# When to add greenery and when should you not?



## C Alan Co. (May 18, 2012)

I've noticed many interior decorators love to add florals and greenery to their decor and some don't. Is there a time when it should always be used and a time when it should never be used? Or is it a matter of preference?


----------



## user1007 (Sep 23, 2009)

I think it depends on the homeowners' ability to care for plants and budget for fresh flowers. I think both add lots to interior spaces. Interior environments can be tough on plants though. Nothing looks worse than dead, dying or fake ones.


----------



## ddesigns (May 6, 2012)

I think greenery can be added to most interior spaces. It seems to give it some life. Try to look for greens that look real. Nothing worse than cheap greenery. I love to decorate with greenery and tasteful wreaths centerpeices etc. Lots of ways you can use greenery.


----------



## bballallan (May 6, 2012)

There isn't any rules about adding greenery. It's all up to what feels right to the owner of the house. I would always prefer it. What's not to love about plants? Even fake plants. They have a lot of nice ones actually.


----------



## Judy Roberts (May 24, 2012)

In addition to choosing the right greenery, be mindful of the container or planter you use. Even a small-scale plant or arrangement can look spectacular in the perfect pot. I like the look of old world urns and pots that go well on pedestals, with ivy or vines or philodendrons cascading down. You can even paint a container, almost any material, with craft paints (acrylic) and create just the right look, if you keep the item indoors. Depending on the look you wish to create, whether contemporary, traditional, whimsical, or theme-based, you may want to check out some decorating magazines or books to see how they incorporate plants in the photographs of rooms. Also, when using live plants, you would want to place them in the appropriate light (sun/no sun, etc) location where they will be happy :clap:and healthy:whistling2:. If you like silk greenery, they have really improved the look and quality of them, if you look in the right places. You can find more muted, realistic colors and varieties these days. I wish you luck in your project, and hope this will be helpful!


----------



## Two Knots (Nov 12, 2011)

I love plants in the house, I also love bonsai and orchids.
In our living room we have four bonsai, and a couple of orchids.
We have another bonsai on the kitchen table. 
In the family room, we have a huge rubber tree.
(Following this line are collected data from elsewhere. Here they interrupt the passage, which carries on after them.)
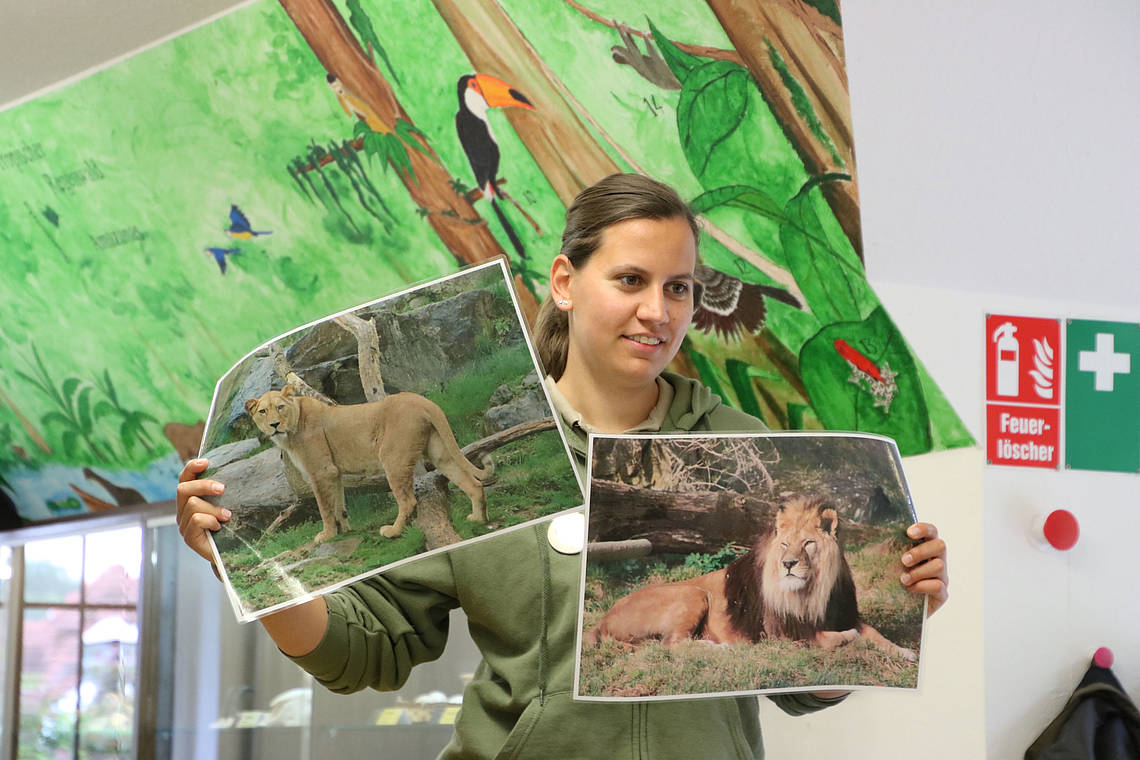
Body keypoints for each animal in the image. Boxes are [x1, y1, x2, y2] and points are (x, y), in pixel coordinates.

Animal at [245, 389, 490, 544]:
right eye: (262, 411)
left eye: (280, 407)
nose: (274, 425)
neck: (291, 431)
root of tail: (423, 401)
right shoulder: (334, 473)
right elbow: (339, 504)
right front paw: (344, 530)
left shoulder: (321, 472)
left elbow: (324, 507)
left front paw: (327, 535)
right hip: (440, 453)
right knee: (473, 484)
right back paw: (478, 519)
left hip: (392, 458)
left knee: (408, 500)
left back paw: (392, 531)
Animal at [588, 494, 916, 660]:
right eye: (784, 544)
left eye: (808, 543)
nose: (788, 563)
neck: (814, 591)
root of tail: (603, 619)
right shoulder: (780, 634)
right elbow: (829, 638)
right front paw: (849, 637)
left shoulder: (844, 613)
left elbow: (875, 633)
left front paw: (905, 651)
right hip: (692, 593)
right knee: (672, 644)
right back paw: (716, 648)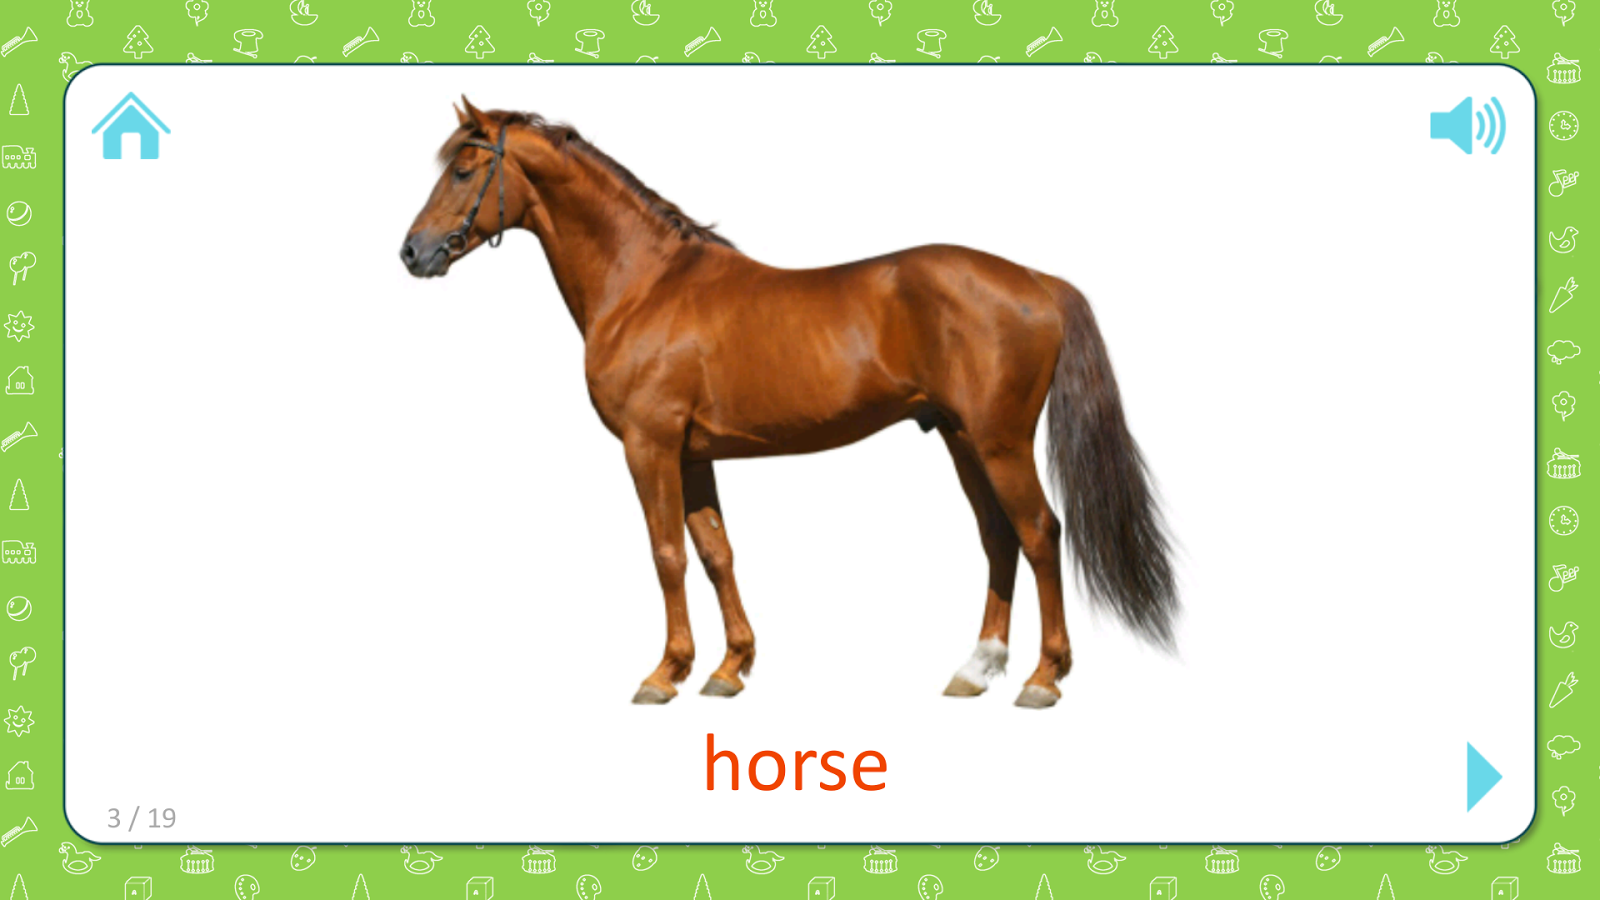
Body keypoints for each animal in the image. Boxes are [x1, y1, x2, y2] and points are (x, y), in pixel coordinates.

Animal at [401, 98, 1177, 708]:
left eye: (463, 170)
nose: (412, 252)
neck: (645, 284)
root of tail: (1039, 281)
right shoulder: (693, 455)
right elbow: (716, 553)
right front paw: (728, 668)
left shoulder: (649, 445)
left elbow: (666, 554)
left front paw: (664, 673)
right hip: (962, 439)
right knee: (998, 537)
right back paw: (975, 669)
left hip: (999, 442)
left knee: (1040, 532)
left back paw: (1043, 678)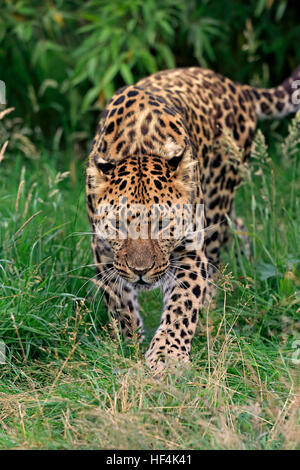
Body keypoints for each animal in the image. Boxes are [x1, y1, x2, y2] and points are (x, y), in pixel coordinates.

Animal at [85, 65, 300, 374]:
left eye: (162, 225)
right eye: (118, 225)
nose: (140, 271)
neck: (139, 147)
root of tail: (235, 86)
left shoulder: (189, 250)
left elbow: (181, 306)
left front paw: (167, 355)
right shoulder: (103, 251)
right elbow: (119, 302)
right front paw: (129, 343)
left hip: (216, 203)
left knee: (216, 256)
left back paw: (211, 307)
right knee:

Plants are interesting and fun...In our dining room we just have
a large planter with dried stuff from our garden such as natural branches, lotus pots, dried 
cat tails...I also added silk flowers to the arraingement.

From spring and fall we also add fresh flowers from our garden.

from May 20th ...our garden flowers.


----------



## KevinPh (May 25, 2012)

The biggest factor is the amount of light. Most indoor plants where I live, are originally from the tropics, meaning that they like the same light requirements as where they are naturally found. Many tropical indoor plants need indirect sunlight, where no direct sunlight hits them at all, and are not suited to go beside a sunny window.

Even though they are indoor plants, they still will go through a yearly dormant period as they would in their natural environment. It is a good idea to research this in a plant book or on the internet so you know the times of year when you should be giving it more or less water, adding nutrients, etc.

P.S. my wife tells me this stuff, she's the landscape architect, not me!


----------



## Two Knots (Nov 12, 2011)

You're right kevin, it's best to research what the plant needs
are as far as light exposure is concerned.

I love orchids cause placed in front of a sunny window, they'll
bloom beautifully and the blooms last for 6 plus months.
the cost is about 20.00 to 25.00 an orchid, same as a bouquet
that only last a week.
I also love stanghorn fern, it likes light but doesn't have to be
in direct sun.

my stanghorn fern, you can also see a peek of the orchid in
the window...it has been blooming since February.


----------